Westmoreland also is no longer a deputy chairman for the National Republican Congressional Committee — he’s focusing on other things in the new Congress.
House Republicans aim to move quickly on an appropriations bill to fund the Department of Homeland Security while blocking President Barack Obama’s executive action on immigration. Rep. Doug Collins, R-Gainesville, wrote his own bill that he hopes will do the trick.
According to a press release Thursday, Collins’ “Immigration Accountability Act” would prevent DHS from using the fees it collects to implement Obama’s 2012 Deferred Action for Childhood Arrivals program, as well as the 2014 move toward “prosecutorial discretion” that could spare 5 million people the threat of deportation.
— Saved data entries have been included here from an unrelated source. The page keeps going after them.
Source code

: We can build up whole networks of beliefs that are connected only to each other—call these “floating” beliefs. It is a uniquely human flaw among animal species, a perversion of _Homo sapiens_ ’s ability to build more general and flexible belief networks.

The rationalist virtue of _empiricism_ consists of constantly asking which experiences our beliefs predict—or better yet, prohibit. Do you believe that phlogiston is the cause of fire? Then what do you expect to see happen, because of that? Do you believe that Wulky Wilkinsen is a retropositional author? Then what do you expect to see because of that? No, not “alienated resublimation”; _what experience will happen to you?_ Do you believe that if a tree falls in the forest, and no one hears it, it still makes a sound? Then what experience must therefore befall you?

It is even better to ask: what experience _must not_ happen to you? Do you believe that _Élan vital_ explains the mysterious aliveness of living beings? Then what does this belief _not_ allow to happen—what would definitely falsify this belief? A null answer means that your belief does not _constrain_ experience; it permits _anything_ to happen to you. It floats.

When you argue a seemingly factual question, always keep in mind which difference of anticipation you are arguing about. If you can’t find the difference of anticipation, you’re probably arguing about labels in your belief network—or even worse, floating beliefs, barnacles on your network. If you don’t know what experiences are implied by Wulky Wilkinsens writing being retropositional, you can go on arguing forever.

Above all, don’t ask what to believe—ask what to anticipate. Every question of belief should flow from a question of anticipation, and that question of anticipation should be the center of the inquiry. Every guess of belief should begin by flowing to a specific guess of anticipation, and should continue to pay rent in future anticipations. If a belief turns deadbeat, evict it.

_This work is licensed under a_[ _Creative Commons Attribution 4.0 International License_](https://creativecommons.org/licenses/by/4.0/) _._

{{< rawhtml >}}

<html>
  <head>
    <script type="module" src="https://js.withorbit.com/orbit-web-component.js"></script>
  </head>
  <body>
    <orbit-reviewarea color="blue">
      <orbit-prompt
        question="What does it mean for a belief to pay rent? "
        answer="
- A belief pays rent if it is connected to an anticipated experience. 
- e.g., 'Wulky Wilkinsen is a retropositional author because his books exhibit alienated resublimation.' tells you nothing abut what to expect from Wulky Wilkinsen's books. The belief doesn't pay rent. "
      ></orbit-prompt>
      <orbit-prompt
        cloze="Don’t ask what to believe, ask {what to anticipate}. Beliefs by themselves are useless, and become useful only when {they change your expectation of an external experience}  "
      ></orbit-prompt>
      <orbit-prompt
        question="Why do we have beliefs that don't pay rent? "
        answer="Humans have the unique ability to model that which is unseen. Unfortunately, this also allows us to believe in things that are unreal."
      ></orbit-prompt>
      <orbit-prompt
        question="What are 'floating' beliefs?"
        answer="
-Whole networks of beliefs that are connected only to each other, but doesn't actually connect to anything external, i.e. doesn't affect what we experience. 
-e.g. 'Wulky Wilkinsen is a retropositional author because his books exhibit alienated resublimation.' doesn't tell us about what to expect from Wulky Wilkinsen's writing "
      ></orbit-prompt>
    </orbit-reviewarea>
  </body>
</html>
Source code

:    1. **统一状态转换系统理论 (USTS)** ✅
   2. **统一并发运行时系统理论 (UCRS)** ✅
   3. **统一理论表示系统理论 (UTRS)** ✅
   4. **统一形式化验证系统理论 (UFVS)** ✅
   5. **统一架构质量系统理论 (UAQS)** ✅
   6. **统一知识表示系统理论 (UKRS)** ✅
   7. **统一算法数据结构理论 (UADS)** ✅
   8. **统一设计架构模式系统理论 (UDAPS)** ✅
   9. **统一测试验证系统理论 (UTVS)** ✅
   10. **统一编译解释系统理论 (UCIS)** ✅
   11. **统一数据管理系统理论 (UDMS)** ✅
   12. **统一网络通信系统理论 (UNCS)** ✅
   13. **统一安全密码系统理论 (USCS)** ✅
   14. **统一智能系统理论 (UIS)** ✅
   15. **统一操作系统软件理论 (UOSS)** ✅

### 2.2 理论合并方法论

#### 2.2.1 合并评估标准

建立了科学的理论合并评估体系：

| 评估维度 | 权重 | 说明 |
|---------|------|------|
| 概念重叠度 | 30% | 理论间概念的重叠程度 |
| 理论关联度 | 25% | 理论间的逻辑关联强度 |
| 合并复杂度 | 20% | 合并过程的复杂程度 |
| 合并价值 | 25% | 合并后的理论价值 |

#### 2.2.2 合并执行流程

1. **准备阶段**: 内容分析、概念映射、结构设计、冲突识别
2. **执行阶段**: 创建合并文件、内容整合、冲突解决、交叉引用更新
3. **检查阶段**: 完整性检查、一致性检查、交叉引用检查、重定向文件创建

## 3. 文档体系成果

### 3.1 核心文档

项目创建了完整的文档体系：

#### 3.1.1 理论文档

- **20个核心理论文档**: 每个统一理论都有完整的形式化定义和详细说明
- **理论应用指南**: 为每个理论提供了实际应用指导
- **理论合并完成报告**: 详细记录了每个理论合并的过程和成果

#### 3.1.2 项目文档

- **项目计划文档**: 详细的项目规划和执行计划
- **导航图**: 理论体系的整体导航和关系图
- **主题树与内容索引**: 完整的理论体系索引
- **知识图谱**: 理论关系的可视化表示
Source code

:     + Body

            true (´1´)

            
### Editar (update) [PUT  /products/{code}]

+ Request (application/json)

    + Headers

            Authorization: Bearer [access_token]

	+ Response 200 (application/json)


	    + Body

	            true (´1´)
We’re told that former state lawmaker Roger Hines of Kennesaw will serve as a paid liaison to the General Assembly for incoming state School Superintendent Richard Woods.
The Army is reversing a policy that forced certain junior officers to retire at their lower enlisted rank, which could mean $1,000 per month or more difference in their pensions.
Army Secretary John McHugh revealed the switch in a letter to Sen. Johnny Isakson, R-Ga., that was shared with us. Isakson and Patty Murray, D-Wash. wrote a letter to McHugh challenging the practice in November — when the practice was detailed in a New York Times article about the costs of a shrinking Army.
“I am thrilled Secretary McHugh responded quickly and is taking the steps necessary to rectify this situation and allow these deserving men and women to retire at the rank they have earned and appropriately honor their service to our nation.”